Table Creation Example

CREATE TABLE `tbl_duplicate` (
`k` int(11) NULL,
`v1` string NULL
) ENGINE=OLAP
DUPLICATE KEY(`k`)
COMMENT 'OLAP'
DISTRIBUTED BY HASH(`k`) BUCKETS 1
PROPERTIES (
"light_schema_change" = "true",
"store_row_column" = "true",
"row_store_page_size" = "4096"
);
note

Duplicate tables must set "store_row_column" = "true" and do not support specifying a subset of columns via row_store_columns. All columns are stored in the row store.

Query Example

SELECT * FROM tbl_duplicate WHERE k < 10 ORDER BY k LIMIT 10;

Verification Method

Run EXPLAIN on the query. The output should contain both the FETCH ROW STORE marker and the OPT TWO PHASE marker.

Configuration Parameters

Set the following parameters in the PROPERTIES of CREATE TABLE:

ParameterDefaultSupported VersionsDescription
store_row_columnfalse2.0+When set to true, enables row store on all columns.
row_store_columnsAll columns3.0+Enables row store on specified columns only, in the format "col1,col2,...". When this parameter is set, store_row_column is implicitly enabled. Compared with full row store, this can significantly reduce storage overhead.
row_store_page_size16384 (16 KB)2.0+Row store page size in bytes. The page is the minimum IO unit: even reading a single row produces one page of IO.

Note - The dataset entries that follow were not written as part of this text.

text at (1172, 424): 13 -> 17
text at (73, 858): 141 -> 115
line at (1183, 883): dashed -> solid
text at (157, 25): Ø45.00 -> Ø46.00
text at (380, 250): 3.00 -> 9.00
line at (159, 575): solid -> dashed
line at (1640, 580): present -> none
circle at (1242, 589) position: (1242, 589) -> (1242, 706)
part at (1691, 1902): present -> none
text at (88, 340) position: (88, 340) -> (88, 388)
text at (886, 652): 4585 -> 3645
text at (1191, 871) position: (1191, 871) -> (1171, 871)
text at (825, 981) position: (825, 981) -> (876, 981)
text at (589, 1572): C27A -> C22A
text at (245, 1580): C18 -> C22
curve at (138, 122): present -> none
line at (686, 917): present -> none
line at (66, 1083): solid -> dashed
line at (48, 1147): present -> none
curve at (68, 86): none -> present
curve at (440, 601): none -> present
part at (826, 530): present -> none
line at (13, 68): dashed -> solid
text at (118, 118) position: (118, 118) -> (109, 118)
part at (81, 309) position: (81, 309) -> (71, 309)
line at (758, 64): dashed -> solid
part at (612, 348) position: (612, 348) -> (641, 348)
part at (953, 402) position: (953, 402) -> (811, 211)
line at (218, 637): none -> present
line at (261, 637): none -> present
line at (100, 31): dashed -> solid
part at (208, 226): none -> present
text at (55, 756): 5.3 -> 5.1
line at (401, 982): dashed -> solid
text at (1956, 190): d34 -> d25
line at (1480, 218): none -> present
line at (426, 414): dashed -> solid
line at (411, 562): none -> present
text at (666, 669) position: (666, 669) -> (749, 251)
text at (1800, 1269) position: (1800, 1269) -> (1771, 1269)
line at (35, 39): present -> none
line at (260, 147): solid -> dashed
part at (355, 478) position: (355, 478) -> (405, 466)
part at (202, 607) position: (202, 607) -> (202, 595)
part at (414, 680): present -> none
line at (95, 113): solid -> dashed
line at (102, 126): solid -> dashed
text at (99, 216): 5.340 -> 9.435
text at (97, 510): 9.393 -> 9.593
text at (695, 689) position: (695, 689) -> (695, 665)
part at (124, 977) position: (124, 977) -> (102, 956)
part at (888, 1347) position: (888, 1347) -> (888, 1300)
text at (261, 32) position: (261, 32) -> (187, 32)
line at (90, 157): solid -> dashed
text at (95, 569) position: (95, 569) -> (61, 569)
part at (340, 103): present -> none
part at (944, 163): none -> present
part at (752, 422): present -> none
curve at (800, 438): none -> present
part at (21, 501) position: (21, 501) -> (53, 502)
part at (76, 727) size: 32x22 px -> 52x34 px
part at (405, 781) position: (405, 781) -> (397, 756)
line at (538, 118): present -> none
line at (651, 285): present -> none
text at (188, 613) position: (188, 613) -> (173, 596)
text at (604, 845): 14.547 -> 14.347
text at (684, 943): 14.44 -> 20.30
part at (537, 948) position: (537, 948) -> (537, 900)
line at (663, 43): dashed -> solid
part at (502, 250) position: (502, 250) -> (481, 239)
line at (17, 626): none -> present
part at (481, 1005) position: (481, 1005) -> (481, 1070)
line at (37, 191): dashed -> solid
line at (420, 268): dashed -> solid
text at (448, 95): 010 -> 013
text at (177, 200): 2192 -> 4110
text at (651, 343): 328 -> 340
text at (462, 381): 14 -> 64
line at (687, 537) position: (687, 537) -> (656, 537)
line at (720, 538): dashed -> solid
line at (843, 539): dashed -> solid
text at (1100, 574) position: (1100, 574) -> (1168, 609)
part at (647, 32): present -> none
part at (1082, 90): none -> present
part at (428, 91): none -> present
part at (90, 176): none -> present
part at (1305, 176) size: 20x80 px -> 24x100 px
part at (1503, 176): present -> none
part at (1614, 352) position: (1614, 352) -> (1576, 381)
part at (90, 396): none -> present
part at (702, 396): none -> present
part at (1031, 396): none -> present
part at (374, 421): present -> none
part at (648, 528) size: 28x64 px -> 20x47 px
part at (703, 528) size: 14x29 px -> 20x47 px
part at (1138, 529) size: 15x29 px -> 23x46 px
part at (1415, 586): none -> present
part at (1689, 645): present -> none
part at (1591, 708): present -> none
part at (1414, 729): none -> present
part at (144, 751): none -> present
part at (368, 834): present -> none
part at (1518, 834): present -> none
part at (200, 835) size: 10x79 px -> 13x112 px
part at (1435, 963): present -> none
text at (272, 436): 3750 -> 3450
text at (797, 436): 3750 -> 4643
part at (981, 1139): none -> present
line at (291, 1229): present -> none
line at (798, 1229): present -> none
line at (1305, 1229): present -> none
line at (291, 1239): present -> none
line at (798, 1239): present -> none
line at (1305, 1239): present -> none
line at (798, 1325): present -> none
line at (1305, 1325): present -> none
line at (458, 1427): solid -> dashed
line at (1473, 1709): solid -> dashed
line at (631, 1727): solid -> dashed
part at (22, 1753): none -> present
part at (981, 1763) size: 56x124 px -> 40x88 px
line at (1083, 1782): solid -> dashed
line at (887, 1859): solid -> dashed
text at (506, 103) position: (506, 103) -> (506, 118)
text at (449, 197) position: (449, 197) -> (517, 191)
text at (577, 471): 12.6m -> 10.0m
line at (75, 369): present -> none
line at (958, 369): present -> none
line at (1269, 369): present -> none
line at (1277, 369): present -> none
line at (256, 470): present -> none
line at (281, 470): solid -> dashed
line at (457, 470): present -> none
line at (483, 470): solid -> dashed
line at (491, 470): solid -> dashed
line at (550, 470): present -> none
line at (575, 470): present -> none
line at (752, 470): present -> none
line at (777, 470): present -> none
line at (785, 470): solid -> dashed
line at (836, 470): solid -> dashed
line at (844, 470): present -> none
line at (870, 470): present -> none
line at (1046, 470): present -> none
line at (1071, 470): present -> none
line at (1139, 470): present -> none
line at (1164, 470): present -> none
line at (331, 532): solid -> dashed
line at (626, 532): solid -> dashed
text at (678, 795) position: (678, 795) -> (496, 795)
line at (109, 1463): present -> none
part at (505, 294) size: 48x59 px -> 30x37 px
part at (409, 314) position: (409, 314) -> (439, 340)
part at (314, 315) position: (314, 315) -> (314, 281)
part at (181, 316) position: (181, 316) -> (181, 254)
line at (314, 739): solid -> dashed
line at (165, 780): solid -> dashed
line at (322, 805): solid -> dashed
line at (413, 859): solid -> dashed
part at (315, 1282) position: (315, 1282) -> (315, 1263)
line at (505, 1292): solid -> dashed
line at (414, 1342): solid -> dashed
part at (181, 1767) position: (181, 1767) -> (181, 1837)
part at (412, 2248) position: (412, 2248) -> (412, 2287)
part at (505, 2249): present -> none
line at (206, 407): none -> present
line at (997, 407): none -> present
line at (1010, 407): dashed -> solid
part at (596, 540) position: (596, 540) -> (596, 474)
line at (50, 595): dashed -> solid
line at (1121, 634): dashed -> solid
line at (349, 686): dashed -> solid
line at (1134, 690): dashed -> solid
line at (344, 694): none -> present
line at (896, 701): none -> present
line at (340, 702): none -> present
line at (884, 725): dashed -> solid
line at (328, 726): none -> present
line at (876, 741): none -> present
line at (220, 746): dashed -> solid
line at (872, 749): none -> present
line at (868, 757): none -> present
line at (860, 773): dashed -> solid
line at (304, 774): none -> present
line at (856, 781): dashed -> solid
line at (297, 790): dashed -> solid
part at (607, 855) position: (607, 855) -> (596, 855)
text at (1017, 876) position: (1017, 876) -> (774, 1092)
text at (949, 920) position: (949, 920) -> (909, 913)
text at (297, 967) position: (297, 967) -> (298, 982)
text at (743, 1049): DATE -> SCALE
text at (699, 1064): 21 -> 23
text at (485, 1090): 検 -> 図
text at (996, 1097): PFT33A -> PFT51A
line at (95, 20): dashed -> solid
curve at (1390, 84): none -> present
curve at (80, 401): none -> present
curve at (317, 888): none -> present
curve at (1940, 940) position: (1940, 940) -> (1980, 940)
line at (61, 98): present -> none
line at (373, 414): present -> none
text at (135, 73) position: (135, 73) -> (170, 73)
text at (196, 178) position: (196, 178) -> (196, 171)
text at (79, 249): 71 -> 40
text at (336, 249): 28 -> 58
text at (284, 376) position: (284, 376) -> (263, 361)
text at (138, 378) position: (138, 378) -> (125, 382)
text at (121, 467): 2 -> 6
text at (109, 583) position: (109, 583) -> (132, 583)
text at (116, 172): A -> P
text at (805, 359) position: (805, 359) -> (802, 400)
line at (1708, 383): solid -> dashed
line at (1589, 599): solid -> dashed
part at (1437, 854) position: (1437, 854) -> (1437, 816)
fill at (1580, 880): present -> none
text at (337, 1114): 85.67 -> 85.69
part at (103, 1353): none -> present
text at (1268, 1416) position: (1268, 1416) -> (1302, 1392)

row_store_page_size Tuning Recommendations

row_store_page_size directly affects the trade-off between point-query performance and storage overhead:

Optimization GoalRecommended ValueTrade-off
Best point-query performance4096 (4 KB) or smallerHigher storage overhead
Balanced (default)16384 (16 KB)
Minimum storage overhead65536 (64 KB) or largerHigher point-query latency

Notes

  1. Storage overhead: Enabling row store increases disk usage. Depending on data characteristics, the additional storage is typically 2 to 10 times the original table size. Test with real data to evaluate the impact.
  2. page_size affects storage: A smaller row_store_page_size improves point-query performance but increases storage overhead. For tuning recommendations, see the Configuration Parameters section.
  3. ALTER not supported: Modifying the store_row_column and row_store_columns properties through ALTER TABLE is not supported.